Les intellectuels ont tendance à critiquer ce discours populiste, souvent avec de bons arguments. Mais ils ne voient pas que ce discours a pu gagner en crédibilité parce qu’il s’est constitué en contre-discours d’un certain élitisme. Le populisme aurait moins de crédit si les Français étaient appelés à voter plus souvent, par exemple sur le traité européen de Lisbonne, traité qui a été rejeté par référendum en 2005 mais ramené discrètement par la petite porte. La défense de la démocratie serait plus crédible si les Français étaient invités à trancher les grands débats de société : faut-il modifier la loi de 1905 sur la laïcité ? Faut-il autoriser le mariage gay ou l’euthanasie ? Ce sont des sujets complexes où il n’y a pas une vérité et une erreur. Si les partis de gouvernement choisissent d’imposer leur vision, il ne faut pas s’étonner que les électeurs aient le sentiment d’être dépossédés de leurs prérogatives, ce qui est factuellement exact.

En quoi cette peur-là parasite-t-elle la réponse qu'ils formulent à la progression du FN et encourage-t-elle des postures contre-productives ? Les partis de gouvernement sont-ils coincés dans la logique de diabolisation ?

Le problème est relativement simple : si vous utilisez des mots très durs pour désigner votre adversaire, vous devez faire attention à ce que la réalité ne soit pas trop éloignée de votre discours, sinon vous créez une distorsion qui est tellement forte que votre crédibilité en prend un coup. C’est ce qui se passe avec le Front national. Avec le recul, on voit bien que les termes qui ont été avancés étaient disproportionnés. Parler de fascisme n’avait aucun sens, à moins de donner une définition tellement extensive du fascisme qu’elle ne veut plus rien dire.
Même l’accusation de racisme est discutable, au moins sous l’angle des propositions. Du coup, ces termes sont aujourd’hui inopérants et deviennent contre-productifs. C’est la vieille histoire de Pierre et du loup, mais transposée au péril fasciste. Sauf qu’aujourd’hui, le péril fasciste est bien moins dangereux que le péril islamiste. C’est donc tout l’argumentaire traditionnel anti-FN qui doit être revu, mais pour le remplacer par quoi ?
Pour ceux qui veulent affaiblir le FN, le seul véritable espoir réside peut-être du côté des mairies frontistes. L’idéal serait en effet qu’une affaire importante éclate dans une ville détenue par le FN, comme un dérapage ou une agression, ce qui donnerait l’occasion de mobiliser les médias et l’opinion pour réaffirmer la spécificité de ce parti. C’est d’ailleurs pour éviter ce genre de situation que la direction du FN veille au grain et demande à ses élus d’en faire le moins possible : il ne faut surtout pas faire de vagues dans les deux ans qui viennent. Au fond, la véritable faiblesse du FN, c’est lui-même. 
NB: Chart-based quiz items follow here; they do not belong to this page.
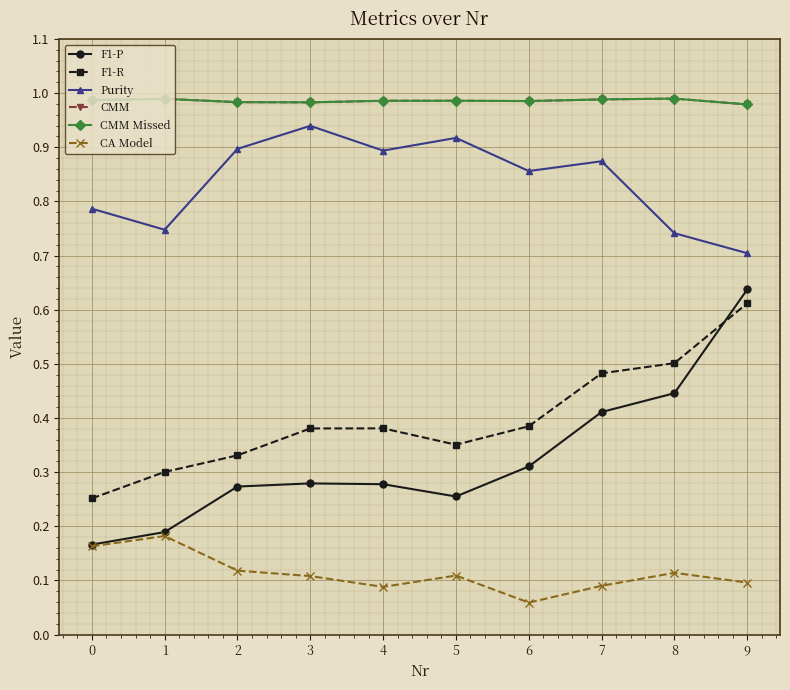

The CMM series shows 0.4 at 0. True or false?

False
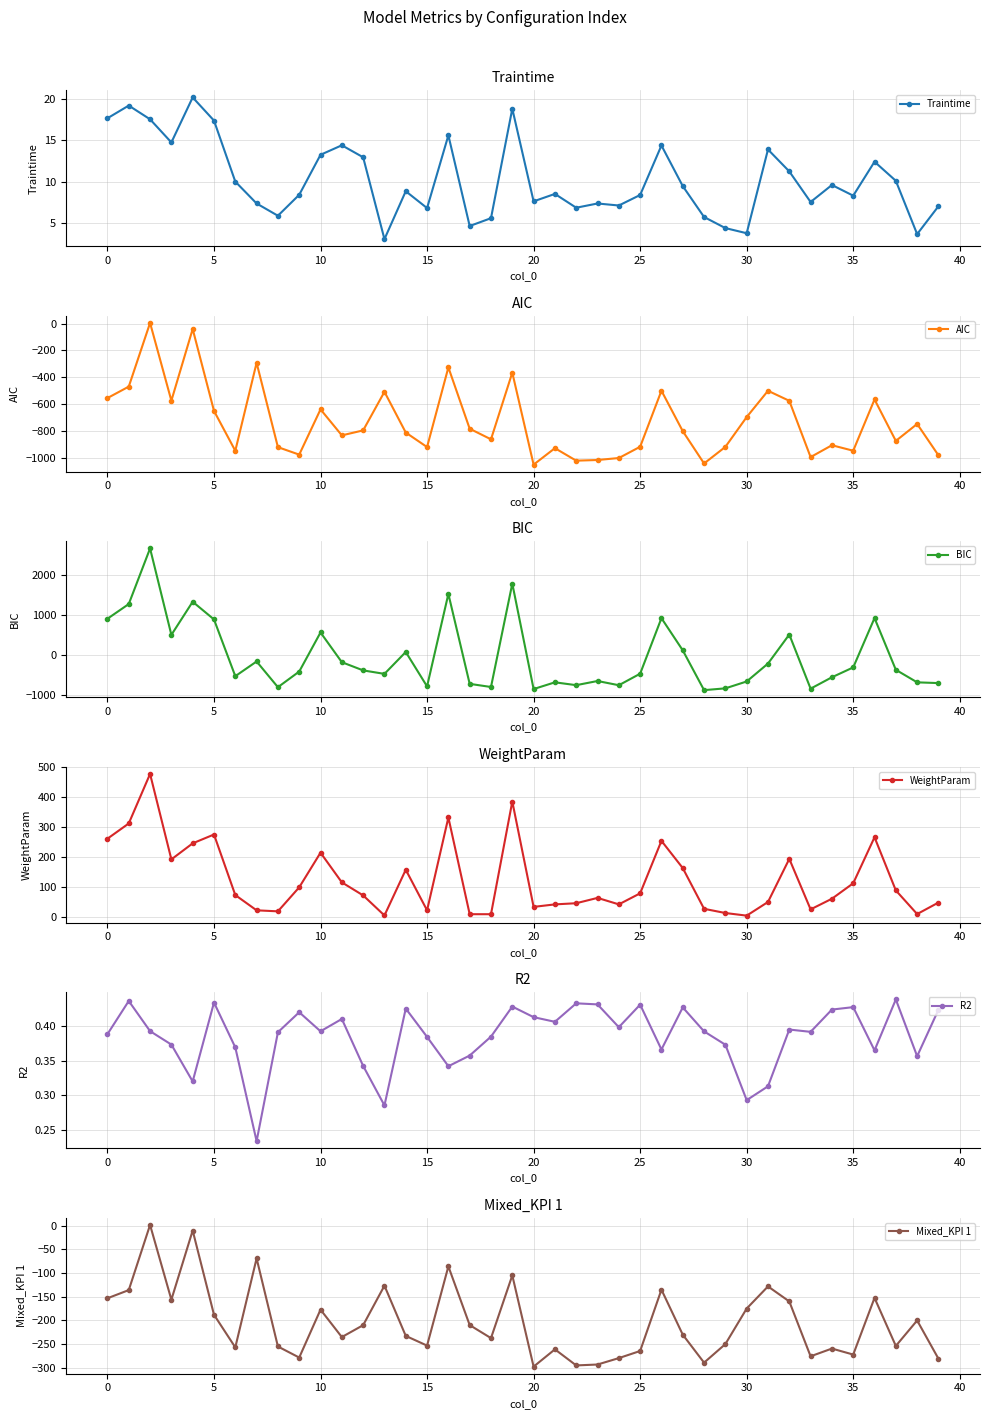

Count the number of categories in the chart.

40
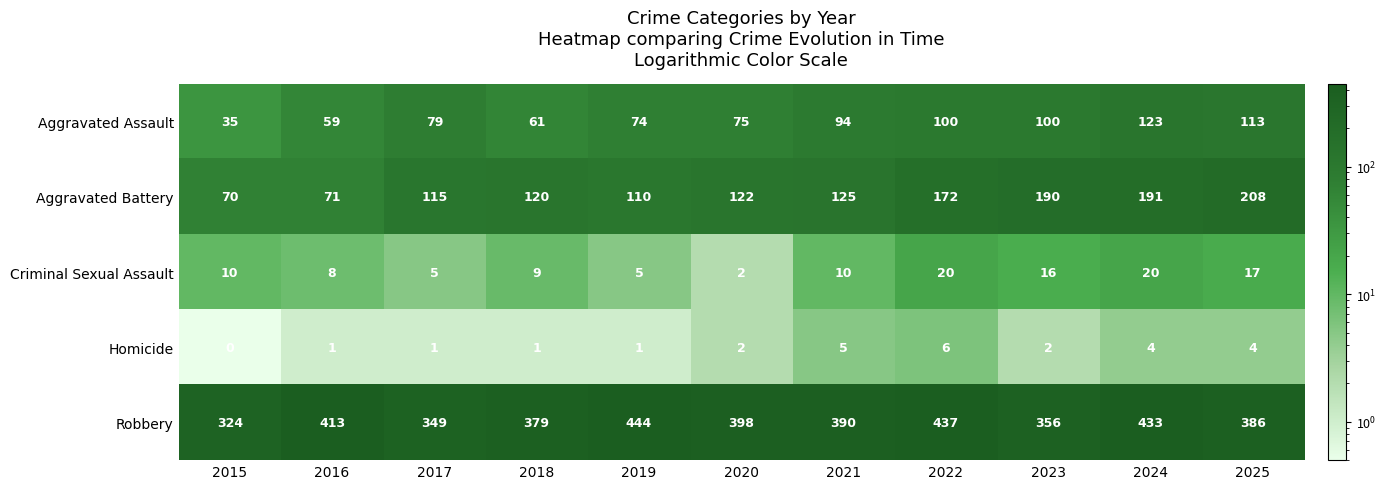

Where does the Robbery series first go above 390?

2016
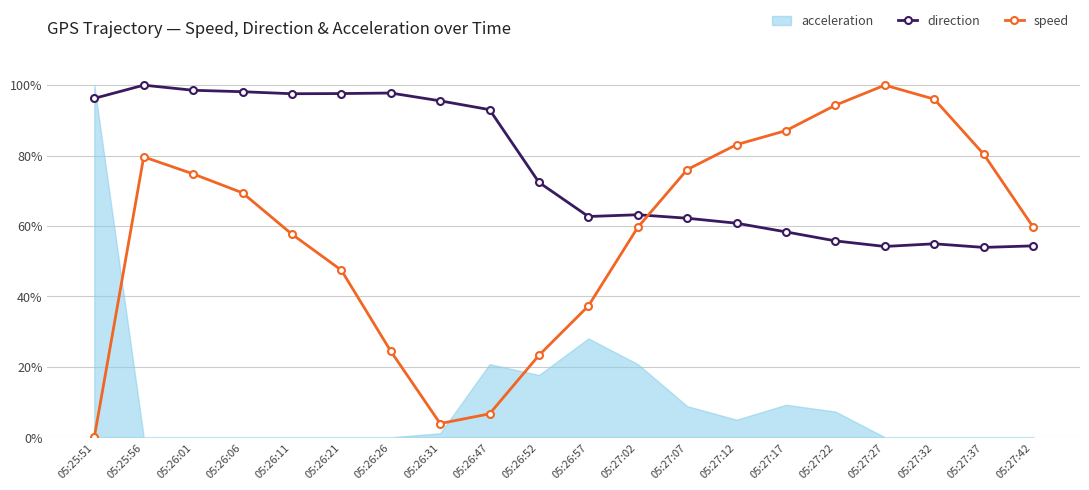

How many lines are shown in the chart?

2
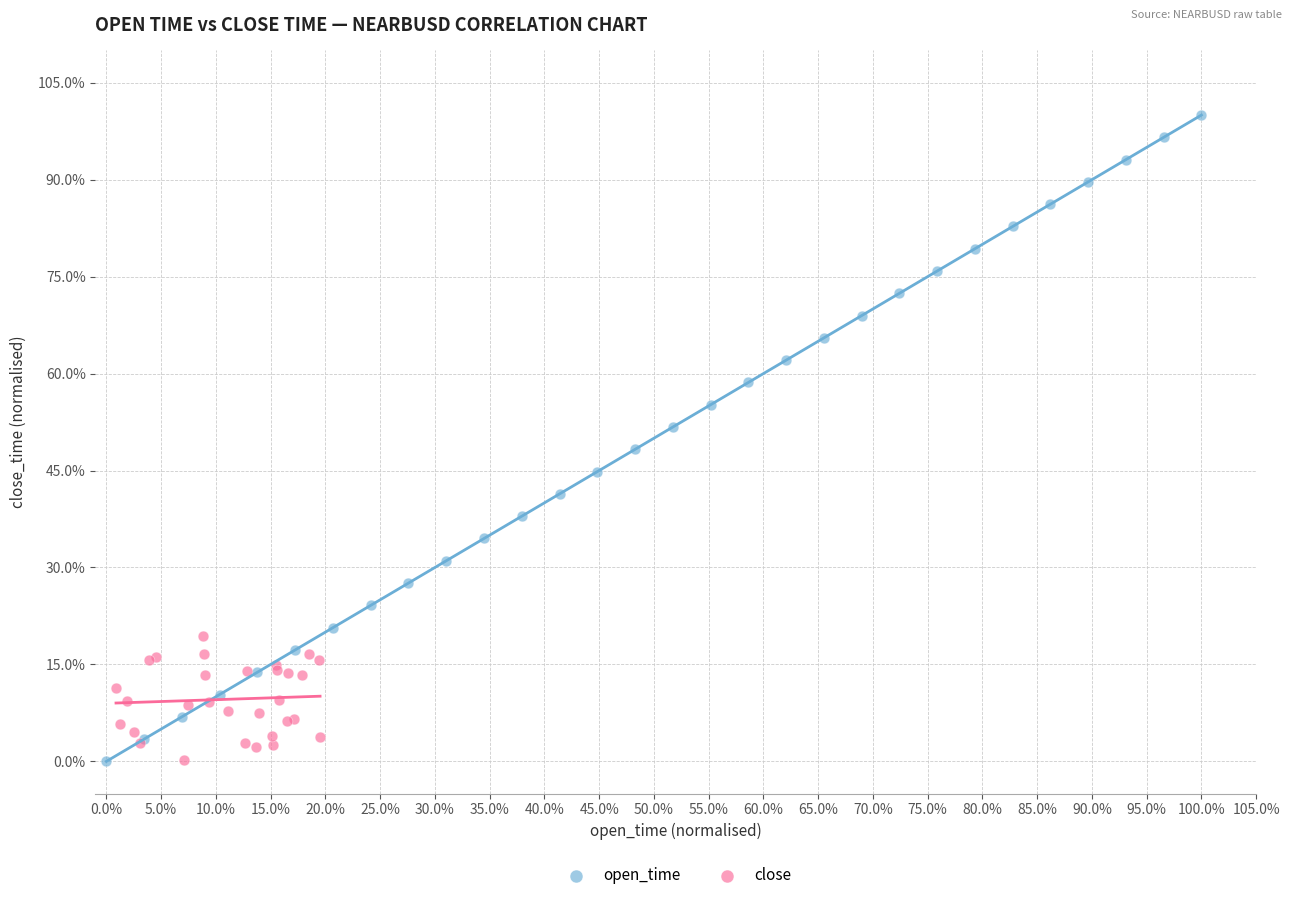

What are all the series names shown in the legend?

open_time, close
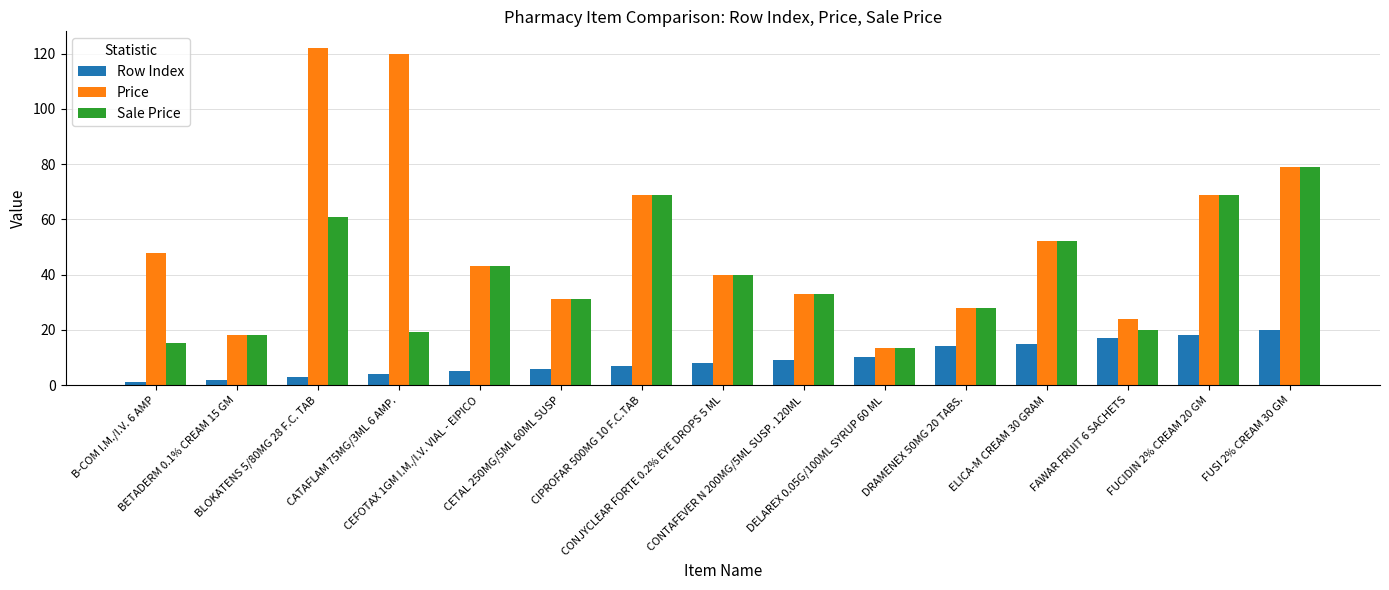

At which label does Price reach its minimum?

DELAREX 0.05G/100ML SYRUP 60 ML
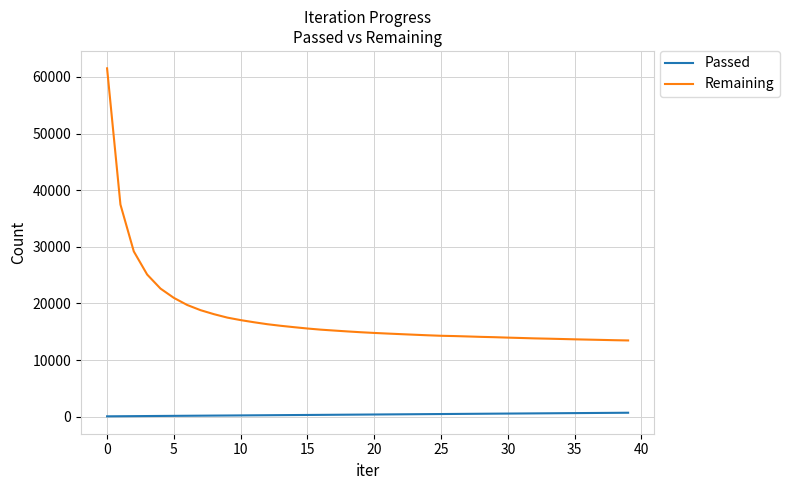

Rank the series by their average value, from lowest to highest.

Passed, Remaining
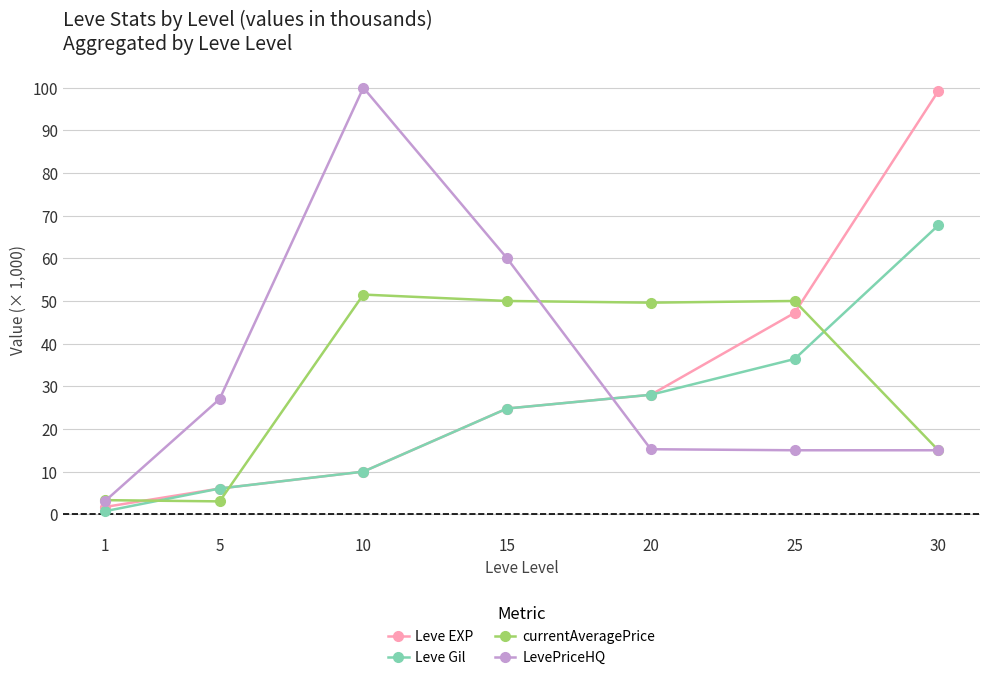

True or false: Leve Gil has more than 1 points higher than both neighbors.

False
A quoi pourrait ressembler une véritable riposte sur le fond, y compris sur le discours anti-élites, qui parle à des Français auprès desquels la diabolisation, justement, ne fonctionne plus ?

La réponse appartient aux politiques. Ce que je note, c’est que les partis de gouvernement se trouvent confrontés à une contradiction qui devient de plus en plus difficile à gérer : comment expliquer aux électeurs qu’ils ont faits les bons choix si les résultats ne sont pas au rendez-vous ? Pour lutter contre le FN, Jean-Marie Le Pen était bien pratique. C’était l’épouvantail idéal. Sa personnalité et ses provocations suffisaient à faire peur. Le problème est que cette facilité a conduit à négliger la pédagogie politique.
Pendant longtemps, il suffisait pratiquement de dire que Le Pen est contre l’immigration ou contre l’Europe pour justifier l’ouverture des frontières et l’approfondissement de l’intégration européenne. Mais maintenant, l’épouvantail ne suffit plus. Avec la crise économique et la crise du vivre-ensemble, la situation est très différente. Désormais, l’intégration européenne et l’immigration ne peuvent plus être simplement présentées comme des idées bonnes en soi : elles ont besoin d’être sérieusement justifiées, ce qui est plus difficile, surtout avec des politiques qui ont perdu de leur crédibilité. Les mauvaises habitudes ont été prises, et cela finit par se payer.